Oggi, grazie a Basaglia, abbiamo capito che ogni servizio sociale deve avere al centro la persona, la sua dignità, le sue condizioni di vita.
A Conetta di tutto questo non c’era nulla.
Per accogliere richiedenti asilo sul serio occorre dare loro scuole di italiano, tutela legale, sanitaria, occasioni di socialità e di integrazione, proposte di tirocini lavorativi.
Un paese di 197 abitanti con 1400 richiedenti asilo non ce la farà mai.
Purtroppo va detto che una delle ragioni del sovraffollamento di centri come questo è che i comuni del Veneto non danno disponibilità all’apertura di centri di accoglienza per richiedenti asilo: meno del 50 per cento dei comuni della provincia di Venezia ha aderito al sistema di accoglienza governativo, quindi i richiedenti asilo vengono spesso mandati dai prefetti in edifici militari riconvertiti in centri di accoglienza straordinari, lontani dalle città.
Però c’è anche un’altra Italia.
Da gennaio 2016 sono arrivati in Italia circa 500 siriani con un progetto di corridoi umanitari voluto dalla Federazione delle chiese evangeliche italiane e Comunità di sant’Egidio.
Milano ha accolto fino ad oggi 8 famiglie.
Il progetto è nuovo e ha suscitato grande interesse e curiosità.
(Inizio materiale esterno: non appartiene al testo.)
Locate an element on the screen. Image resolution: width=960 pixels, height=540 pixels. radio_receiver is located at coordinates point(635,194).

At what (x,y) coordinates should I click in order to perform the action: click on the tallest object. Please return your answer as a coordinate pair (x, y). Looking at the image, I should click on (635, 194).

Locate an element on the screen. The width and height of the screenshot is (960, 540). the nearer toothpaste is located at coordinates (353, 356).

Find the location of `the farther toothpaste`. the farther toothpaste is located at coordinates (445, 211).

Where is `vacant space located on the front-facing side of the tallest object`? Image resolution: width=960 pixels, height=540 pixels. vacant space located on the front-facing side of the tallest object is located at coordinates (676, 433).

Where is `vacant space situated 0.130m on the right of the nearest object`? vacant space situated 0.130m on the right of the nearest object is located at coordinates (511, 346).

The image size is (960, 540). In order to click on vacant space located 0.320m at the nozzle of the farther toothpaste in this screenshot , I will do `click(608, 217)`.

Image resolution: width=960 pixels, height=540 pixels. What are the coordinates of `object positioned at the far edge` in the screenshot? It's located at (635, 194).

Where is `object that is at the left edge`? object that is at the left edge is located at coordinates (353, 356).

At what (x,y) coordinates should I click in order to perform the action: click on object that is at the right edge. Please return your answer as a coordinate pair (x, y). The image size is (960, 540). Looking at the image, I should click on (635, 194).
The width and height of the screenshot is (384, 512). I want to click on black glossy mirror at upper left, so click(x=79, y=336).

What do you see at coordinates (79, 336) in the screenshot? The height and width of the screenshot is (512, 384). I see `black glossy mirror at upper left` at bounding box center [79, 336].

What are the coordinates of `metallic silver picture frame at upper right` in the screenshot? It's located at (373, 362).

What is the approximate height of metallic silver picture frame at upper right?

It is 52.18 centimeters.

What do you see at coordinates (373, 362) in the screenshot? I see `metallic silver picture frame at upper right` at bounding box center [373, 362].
A Diaconia valdese, ente gestore, sono giunti fin ora molti inviti per partecipare a serate e dibattiti e ascoltare il racconto di come vanno le cose. Incontri sempre molto partecipati.
Al termine puntualmente molte persone si fanno avanti per condividere e sostenere. Chi offre tempo, competenze, cose…
E’ l’Italia migliore. Quella che fa pensare che si può scommettere sull’accoglienza.
Quella vera. Che offre a chi scappa dalla guerra e dalla fame non solo un letto e un tetto.
Ma relazioni, occasioni, proposte, vita.
C’è molto da fare.
Ma prima di tutto c’è da decidere che la morte di Sandrine sia una spinta a crescere e a cambiare.